RESENHA: Prazer em Queimar - Ray Bradbury

      Publicado pela primeira vez em 1953, "Fahrenheit 451" é um romance distópico que retrata um futuro no qual não apenas os livros foram proibidos, mas qualquer forma de pensamento crítico foi sumariamente suprimida. A obra figura ao lado de nomes como "1984" (George Orwell), "Admirável Mundo Novo" (Aldous Huxley) e "Nós" (Yevgeny Zamyatin) e é tida como um dos pilares da literatura distópica. "Prazer em Queimar" reúne treze contos que deram origem a "Fahrenheit 451" e mais três contos escritos posteriormente. Apesar das histórias de Fahrenheit serem o ponto central dessa coletânea, ela não se resume a isso e vai explorar muitos outros temas que o autor aparentemente acabou não levando para o romance. Portanto, essa é uma leitura que, além de expandir e enriquecer o universo de Fahrenheit, ainda nos permite acompanhar o processo criativo e o amadurecimento da escrita do autor que culminou em um dos maiores clássicos de literatura mundial.
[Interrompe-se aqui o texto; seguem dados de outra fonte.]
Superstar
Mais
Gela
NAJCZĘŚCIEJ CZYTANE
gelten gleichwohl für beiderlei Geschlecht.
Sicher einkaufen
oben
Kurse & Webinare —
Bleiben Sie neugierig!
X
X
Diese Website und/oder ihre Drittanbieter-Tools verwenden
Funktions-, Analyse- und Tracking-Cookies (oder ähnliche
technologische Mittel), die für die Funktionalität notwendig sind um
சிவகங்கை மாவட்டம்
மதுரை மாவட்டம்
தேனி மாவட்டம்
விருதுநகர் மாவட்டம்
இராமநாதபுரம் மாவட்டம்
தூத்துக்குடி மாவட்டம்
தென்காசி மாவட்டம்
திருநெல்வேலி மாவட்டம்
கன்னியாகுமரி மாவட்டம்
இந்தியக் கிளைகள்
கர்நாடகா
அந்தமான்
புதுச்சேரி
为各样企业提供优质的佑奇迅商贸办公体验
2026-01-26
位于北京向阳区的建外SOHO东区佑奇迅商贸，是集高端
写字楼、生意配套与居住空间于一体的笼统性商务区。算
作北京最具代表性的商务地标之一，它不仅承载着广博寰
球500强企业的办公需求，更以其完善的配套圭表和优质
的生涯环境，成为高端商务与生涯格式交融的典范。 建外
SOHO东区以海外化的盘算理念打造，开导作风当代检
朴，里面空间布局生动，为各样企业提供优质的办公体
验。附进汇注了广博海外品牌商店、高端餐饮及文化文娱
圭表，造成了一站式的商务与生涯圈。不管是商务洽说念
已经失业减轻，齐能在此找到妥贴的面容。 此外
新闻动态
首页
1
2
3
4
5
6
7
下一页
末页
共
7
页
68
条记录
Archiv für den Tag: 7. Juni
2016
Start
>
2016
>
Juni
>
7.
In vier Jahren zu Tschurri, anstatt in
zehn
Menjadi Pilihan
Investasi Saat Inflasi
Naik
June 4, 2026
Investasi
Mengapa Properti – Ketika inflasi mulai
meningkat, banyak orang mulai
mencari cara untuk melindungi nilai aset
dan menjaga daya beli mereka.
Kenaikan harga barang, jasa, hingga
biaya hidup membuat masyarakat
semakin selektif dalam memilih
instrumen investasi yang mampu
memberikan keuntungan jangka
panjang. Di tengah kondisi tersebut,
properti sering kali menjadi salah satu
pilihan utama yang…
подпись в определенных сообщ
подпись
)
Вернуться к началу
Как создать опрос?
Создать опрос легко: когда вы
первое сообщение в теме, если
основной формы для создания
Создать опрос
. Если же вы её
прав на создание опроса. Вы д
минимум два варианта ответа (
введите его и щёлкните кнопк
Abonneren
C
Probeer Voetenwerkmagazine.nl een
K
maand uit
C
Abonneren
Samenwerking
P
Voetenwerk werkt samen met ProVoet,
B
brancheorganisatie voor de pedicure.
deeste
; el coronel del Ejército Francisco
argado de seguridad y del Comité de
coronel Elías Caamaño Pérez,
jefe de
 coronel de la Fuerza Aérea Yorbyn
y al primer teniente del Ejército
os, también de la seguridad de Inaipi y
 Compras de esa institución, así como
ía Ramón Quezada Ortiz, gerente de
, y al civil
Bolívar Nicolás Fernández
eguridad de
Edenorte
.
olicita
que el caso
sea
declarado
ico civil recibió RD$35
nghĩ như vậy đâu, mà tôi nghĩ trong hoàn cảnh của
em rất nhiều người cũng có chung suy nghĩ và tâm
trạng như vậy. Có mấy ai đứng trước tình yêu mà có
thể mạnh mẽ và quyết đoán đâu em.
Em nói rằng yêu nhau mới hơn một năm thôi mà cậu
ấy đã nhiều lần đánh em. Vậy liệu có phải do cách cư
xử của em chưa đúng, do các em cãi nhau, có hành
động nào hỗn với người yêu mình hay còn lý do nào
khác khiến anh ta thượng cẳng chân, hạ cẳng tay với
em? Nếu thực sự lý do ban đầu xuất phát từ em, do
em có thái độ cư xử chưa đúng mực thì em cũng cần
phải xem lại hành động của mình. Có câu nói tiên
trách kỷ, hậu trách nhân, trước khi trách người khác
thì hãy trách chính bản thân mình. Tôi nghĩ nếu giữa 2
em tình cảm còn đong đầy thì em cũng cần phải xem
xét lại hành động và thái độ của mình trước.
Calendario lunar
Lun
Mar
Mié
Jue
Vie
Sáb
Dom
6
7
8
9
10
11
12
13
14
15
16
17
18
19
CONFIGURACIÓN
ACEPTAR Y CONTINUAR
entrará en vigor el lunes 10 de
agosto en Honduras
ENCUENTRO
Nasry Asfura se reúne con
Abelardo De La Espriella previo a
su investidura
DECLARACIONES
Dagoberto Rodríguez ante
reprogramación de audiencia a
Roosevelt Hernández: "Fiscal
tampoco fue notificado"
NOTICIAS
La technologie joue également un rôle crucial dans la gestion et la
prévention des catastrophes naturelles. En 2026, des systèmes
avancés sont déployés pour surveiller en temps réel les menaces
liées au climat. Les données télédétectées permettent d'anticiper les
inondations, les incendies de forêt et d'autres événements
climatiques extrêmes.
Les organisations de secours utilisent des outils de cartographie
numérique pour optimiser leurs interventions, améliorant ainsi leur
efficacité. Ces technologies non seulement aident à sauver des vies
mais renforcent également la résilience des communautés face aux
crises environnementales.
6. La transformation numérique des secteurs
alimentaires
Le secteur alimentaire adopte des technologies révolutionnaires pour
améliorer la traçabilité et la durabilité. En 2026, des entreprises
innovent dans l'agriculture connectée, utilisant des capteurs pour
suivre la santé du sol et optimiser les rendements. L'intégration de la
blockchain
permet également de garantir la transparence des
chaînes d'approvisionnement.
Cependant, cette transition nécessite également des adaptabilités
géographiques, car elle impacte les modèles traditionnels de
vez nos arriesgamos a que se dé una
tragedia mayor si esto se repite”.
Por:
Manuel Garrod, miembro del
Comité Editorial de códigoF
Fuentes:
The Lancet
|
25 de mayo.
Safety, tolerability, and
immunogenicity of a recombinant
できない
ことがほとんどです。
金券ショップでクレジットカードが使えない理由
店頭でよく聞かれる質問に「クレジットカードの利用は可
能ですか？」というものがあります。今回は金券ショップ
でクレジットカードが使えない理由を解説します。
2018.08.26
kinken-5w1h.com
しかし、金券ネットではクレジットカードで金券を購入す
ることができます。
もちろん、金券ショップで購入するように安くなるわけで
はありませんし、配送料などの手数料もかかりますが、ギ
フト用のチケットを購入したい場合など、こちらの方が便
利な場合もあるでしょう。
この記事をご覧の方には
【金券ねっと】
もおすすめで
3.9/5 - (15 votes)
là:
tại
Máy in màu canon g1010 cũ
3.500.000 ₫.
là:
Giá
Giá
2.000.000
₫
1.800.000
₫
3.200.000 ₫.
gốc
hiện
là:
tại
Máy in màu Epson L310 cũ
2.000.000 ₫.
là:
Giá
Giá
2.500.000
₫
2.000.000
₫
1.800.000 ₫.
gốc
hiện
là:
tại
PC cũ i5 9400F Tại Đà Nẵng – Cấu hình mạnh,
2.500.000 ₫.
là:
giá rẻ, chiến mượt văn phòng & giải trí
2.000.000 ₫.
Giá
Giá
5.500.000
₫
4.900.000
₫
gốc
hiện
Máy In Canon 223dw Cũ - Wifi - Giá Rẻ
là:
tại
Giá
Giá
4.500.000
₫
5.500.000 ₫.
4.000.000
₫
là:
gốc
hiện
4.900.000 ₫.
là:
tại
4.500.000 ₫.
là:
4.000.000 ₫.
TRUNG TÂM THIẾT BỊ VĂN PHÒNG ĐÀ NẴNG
      Enquanto alguns contos são basicamente cenas de Fahrenheit ("A Biblioteca"), outros passeiam pelos mais variados temas que vão desde a ideia do enterro prematuro ("O Reencarnado") até viagens no tempo ("Para o Futuro"). A obra de Edgar Allan Poe é outro assunto recorrente e é ricamente explorada aqui, seja através das inúmeras referências que surgem ao longo da leitura ou até mesmo quando o próprio Poe assume o papel de personagem ("Os Feiticeiros Loucos de Marte"). "Muito Depois da Meia-Noite" e "O Bombeiro" são rascunhos do que viria a se tornar Fahrenheit, o primeiro um pouco mais cru e o segundo um conto mais acabado e já bem próximo do romance. Os três contos extras nos dão uma ideia do mundo pós-Fahrenheit e fecham essa coletânea com chave de outro. Assim como Fahrenheit choca por suas semelhanças com o presente, o mesmo acontece com "Prazer em Queimar". Contos como "Um Grilo na Lareira", "O Pedestre" e "O Sorriso" estão assustadoramente próximos da nossa realidade. E como diz Bradbury em uma das passagens do livro: "Enquanto houver um cientista inescrupuloso e um político sujo no mundo, eles se juntarão e farão uma bomba pelo primeiro motivo bobo que encontrarem". Parece que isso insisti em se manter atual, não é mesmo?


      Talvez você esteja se perguntando: "Quanto esses contos podem acrescentar para quem já tenha lido Fahrenheit?" Eu também me fiz essa pergunta antes de iniciar a leitura e confesso que tive minhas dúvidas, mas acabei sendo totalmente surpreendido. Existe certa conexão entre os contos, alguns se passam no passado e outros no futuro e conforme avançamos na leitura nós vamos ligando os pontos. É como montar um mosaico. Claro que alguns contos são melhores do que outros, mas cada um tem o seu papel. Nada é descartável nesse livro! Nem mesmo os dois rascunhos de Fahrenheit, que nos permitem acompanhar mais de perto a evolução no processo de escrita do autor e a confecção da obra final. Seus diálogos, suas críticas, sua sagacidade e tudo o que Bradbury tem de mais genial está aqui (ás vezes até em um conto de não mais que cinco páginas, mas quantos escritores conseguem essa façanha?). Uma pena que alguns desses contos tenham ficado na obscuridade e só vieram a ganhar as páginas em 2010, mas antes tarde do que nunca. E o fato deles não terem perdido seu impacto é mais uma prova do incrível poder que Bradbury tinha de imaginar os rumos da sociedade. "Prazer em Queimar" foi uma leitura arrebatadora, reflexiva e que gerou ótimos debates no nosso grupo de leitura. Inclusive gostaria de deixar aqui um agradecimento a todos os amigos que leram com a gente. Esse livro merece ser mais conhecido, vamos espalhar a palavra de Bradbury!